> **Text**:
[Start of Attachment]

Do we need rich posterior approximations in variational inference?

Mean-field variational inference and Monte Carlo dropout are both widely used variational approximations for Bayesian deep learning. But how big a price do we pay for the restrictions these approximations impose? Two recent papers at NeurIPS have evaluated this question both theoretically and empirically.

Although both papers address the same topics, their emphases and conclusions on the danger/potential of approximate inference in shallow and deep networks are somewhat different. This informal event will be an opportunity to discuss these matters in more detail.

The authors of both papers will each give a short talk on Zoom, followed by half an hour of discussion and audience questions, moderated by Dr. Yingzhen Li (Imperial College).

[End of Attachment]

> **Problem to solve**: Write out the text on rich posterior approximations in variational inference word for word, from its title to its last sentence.

> **Excerpted records**:
[Start of Attachment]

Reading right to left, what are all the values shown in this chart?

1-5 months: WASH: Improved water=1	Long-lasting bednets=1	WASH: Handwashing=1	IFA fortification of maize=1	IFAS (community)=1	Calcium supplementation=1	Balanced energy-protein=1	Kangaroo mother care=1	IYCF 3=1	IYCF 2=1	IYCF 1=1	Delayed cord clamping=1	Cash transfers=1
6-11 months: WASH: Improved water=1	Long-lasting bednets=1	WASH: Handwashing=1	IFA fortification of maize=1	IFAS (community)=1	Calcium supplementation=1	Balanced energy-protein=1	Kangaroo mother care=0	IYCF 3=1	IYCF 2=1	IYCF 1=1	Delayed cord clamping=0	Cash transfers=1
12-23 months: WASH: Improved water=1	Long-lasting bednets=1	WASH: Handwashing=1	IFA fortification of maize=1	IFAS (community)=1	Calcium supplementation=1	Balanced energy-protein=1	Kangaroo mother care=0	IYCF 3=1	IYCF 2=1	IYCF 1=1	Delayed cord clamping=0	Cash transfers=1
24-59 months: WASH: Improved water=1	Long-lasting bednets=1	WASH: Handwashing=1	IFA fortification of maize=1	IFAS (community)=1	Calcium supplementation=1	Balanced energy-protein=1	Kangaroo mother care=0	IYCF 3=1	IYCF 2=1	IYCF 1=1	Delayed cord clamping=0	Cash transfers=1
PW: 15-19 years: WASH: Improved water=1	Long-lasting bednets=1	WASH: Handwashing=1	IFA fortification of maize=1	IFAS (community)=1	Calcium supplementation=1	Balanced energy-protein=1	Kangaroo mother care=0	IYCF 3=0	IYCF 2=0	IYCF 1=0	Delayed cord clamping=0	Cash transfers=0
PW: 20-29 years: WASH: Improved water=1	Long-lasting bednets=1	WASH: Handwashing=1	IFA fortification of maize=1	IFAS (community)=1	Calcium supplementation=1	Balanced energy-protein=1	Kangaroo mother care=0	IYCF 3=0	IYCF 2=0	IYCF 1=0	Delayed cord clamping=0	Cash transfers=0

[End of Attachment]

> **Exercise result**:
Do we need rich posterior approximations in variational inference?

Mean-field variational inference and Monte Carlo dropout are both widely used variational approximations for Bayesian deep learning. But how big a price do we pay for the restrictions these approximations impose? Two recent papers at NeurIPS have evaluated this question both theoretically and empirically.

Although both papers address the same topics, their emphases and conclusions on the danger/potential of approximate inference in shallow and deep networks are somewhat different. This informal event will be an opportunity to discuss these matters in more detail.

The authors of both papers will each give a short talk on Zoom, followed by half an hour of discussion and audience questions, moderated by Dr. Yingzhen Li (Imperial College).